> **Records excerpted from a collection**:
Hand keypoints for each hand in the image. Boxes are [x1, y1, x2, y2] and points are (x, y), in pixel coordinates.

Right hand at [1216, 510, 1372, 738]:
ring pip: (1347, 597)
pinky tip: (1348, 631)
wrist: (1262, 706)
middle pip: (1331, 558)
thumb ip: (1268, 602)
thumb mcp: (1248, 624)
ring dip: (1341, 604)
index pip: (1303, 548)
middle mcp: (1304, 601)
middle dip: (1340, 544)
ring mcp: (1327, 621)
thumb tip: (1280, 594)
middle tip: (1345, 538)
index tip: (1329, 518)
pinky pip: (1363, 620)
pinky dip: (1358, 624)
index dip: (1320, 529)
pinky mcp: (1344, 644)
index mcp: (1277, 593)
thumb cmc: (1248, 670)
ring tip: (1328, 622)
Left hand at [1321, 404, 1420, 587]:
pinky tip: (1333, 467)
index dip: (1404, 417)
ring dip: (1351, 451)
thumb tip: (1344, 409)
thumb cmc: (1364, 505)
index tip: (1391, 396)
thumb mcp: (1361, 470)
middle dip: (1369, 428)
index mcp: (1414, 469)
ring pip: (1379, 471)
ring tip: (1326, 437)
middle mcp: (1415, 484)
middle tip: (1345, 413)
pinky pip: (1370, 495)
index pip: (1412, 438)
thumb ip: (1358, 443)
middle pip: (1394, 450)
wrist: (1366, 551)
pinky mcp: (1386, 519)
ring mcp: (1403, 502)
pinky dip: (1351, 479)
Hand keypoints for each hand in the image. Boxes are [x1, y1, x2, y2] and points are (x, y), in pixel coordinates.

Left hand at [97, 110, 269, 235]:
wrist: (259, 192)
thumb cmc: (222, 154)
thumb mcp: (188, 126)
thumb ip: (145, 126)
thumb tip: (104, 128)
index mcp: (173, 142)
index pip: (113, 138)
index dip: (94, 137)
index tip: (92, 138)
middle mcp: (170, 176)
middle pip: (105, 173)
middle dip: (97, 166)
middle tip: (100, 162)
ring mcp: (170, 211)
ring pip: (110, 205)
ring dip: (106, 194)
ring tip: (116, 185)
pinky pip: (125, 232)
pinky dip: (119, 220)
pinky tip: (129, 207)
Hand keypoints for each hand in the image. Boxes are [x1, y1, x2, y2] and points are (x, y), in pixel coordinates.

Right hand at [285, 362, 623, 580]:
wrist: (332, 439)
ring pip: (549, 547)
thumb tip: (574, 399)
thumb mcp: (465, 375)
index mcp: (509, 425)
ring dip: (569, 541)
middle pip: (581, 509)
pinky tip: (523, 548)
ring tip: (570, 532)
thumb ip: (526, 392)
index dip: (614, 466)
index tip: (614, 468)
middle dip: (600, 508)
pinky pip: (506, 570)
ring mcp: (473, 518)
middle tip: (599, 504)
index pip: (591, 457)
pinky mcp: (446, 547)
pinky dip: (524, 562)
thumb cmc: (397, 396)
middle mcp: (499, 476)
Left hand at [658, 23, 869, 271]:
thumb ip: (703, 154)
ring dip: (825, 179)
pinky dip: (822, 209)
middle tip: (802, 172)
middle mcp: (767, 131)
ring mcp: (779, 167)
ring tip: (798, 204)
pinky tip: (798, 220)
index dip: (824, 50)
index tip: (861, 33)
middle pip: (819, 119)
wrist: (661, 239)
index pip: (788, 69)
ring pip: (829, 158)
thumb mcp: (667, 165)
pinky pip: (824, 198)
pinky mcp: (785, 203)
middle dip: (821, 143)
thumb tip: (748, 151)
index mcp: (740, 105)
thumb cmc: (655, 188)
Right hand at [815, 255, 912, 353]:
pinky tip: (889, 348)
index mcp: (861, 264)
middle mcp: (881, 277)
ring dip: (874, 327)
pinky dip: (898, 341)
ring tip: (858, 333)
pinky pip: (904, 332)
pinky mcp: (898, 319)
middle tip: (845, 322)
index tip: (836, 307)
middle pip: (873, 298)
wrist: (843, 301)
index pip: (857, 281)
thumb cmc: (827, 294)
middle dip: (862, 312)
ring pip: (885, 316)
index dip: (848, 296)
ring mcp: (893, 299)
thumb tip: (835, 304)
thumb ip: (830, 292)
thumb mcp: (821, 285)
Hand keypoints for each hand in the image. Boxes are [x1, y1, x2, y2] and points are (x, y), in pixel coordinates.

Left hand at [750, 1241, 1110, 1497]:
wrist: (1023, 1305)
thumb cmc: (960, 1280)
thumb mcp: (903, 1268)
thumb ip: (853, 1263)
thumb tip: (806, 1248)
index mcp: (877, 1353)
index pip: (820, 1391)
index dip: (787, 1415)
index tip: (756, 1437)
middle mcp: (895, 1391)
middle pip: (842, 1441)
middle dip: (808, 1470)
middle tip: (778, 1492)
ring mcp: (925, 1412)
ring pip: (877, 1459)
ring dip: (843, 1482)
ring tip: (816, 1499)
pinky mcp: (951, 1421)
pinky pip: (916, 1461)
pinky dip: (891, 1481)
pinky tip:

> **TASK REQUIREMENTS**: Only the lines above starting with the one with "pinky pip: (1363, 620)" and going through the one with "thumb tip: (1344, 409)" are to be copied, word for word and with both ends kept.

> **TASK SOLUTION**:
pinky pip: (1363, 620)
pinky dip: (1358, 624)
index dip: (1320, 529)
pinky mcp: (1344, 644)
index mcp: (1277, 593)
thumb cmc: (1248, 670)
ring tip: (1328, 622)
Left hand at [1321, 404, 1420, 587]:
pinky tip: (1333, 467)
index dip: (1404, 417)
ring dip: (1351, 451)
thumb tip: (1344, 409)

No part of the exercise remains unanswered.